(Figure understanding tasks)
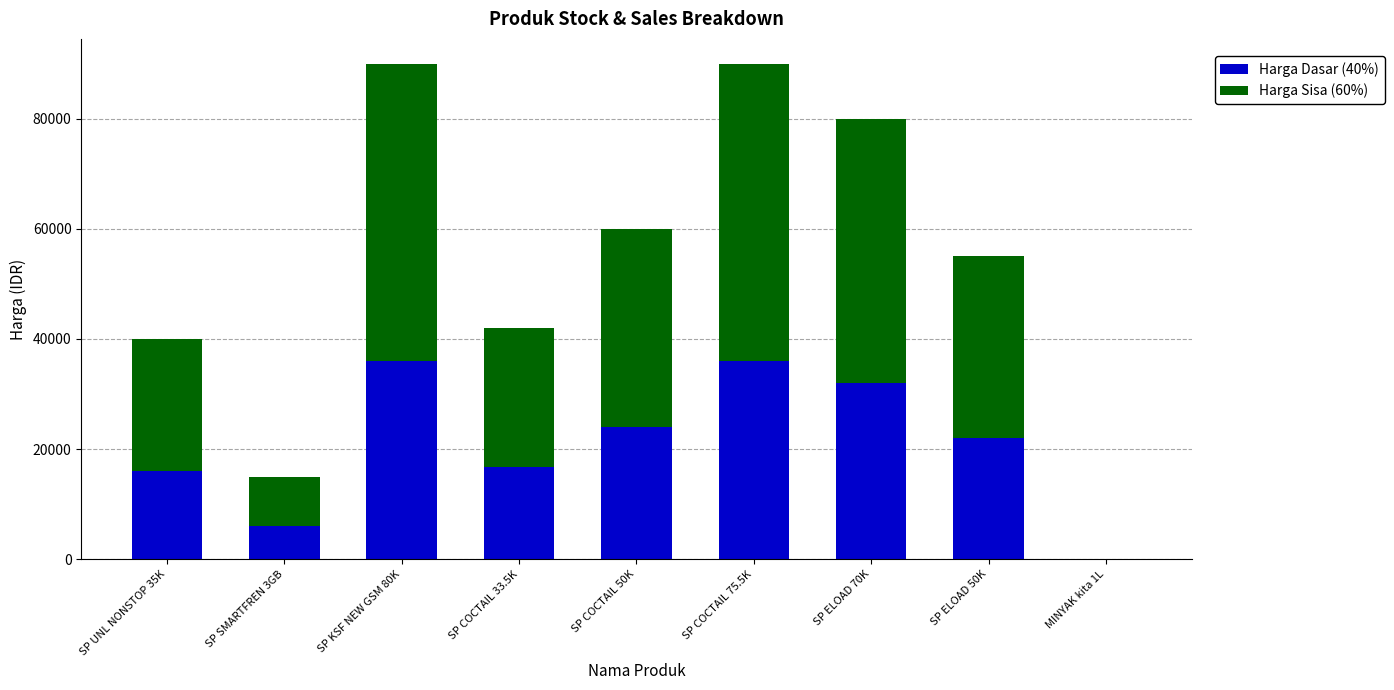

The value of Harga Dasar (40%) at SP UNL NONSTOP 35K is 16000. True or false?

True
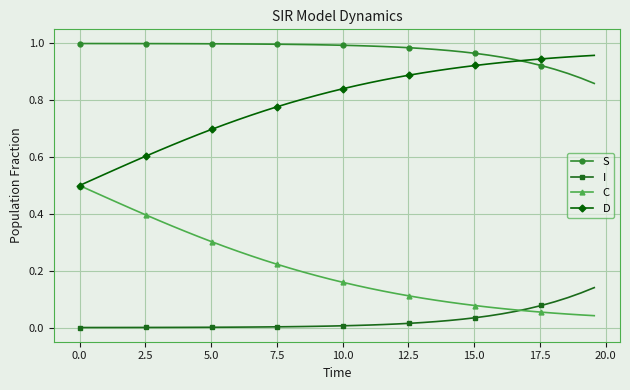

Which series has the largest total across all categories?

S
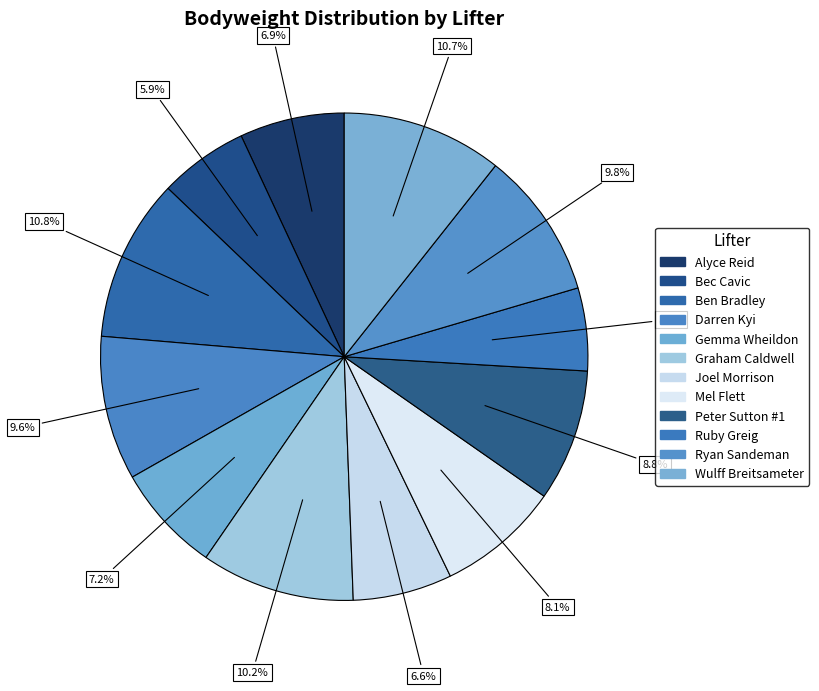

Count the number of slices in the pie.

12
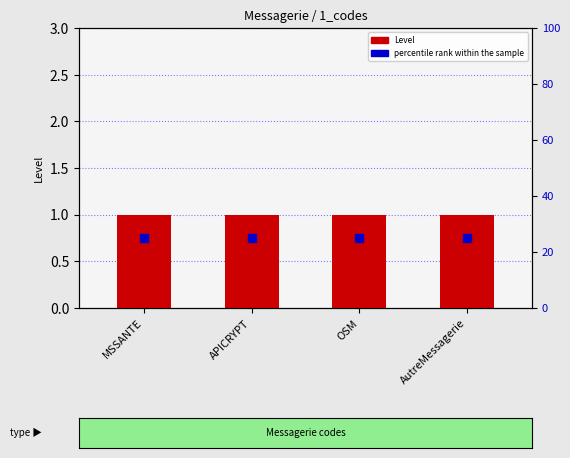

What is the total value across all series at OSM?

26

_Description of the task_
Write out the material again, swapping "series" for "group" and changing nothing else, and leave the pictures out.

_Solution below_
The value of Harga Dasar (40%) at SP UNL NONSTOP 35K is 16000. True or false?

True

Which group has the largest total across all categories?

S

Count the number of slices in the pie.

12

What is the total value across all group at OSM?

26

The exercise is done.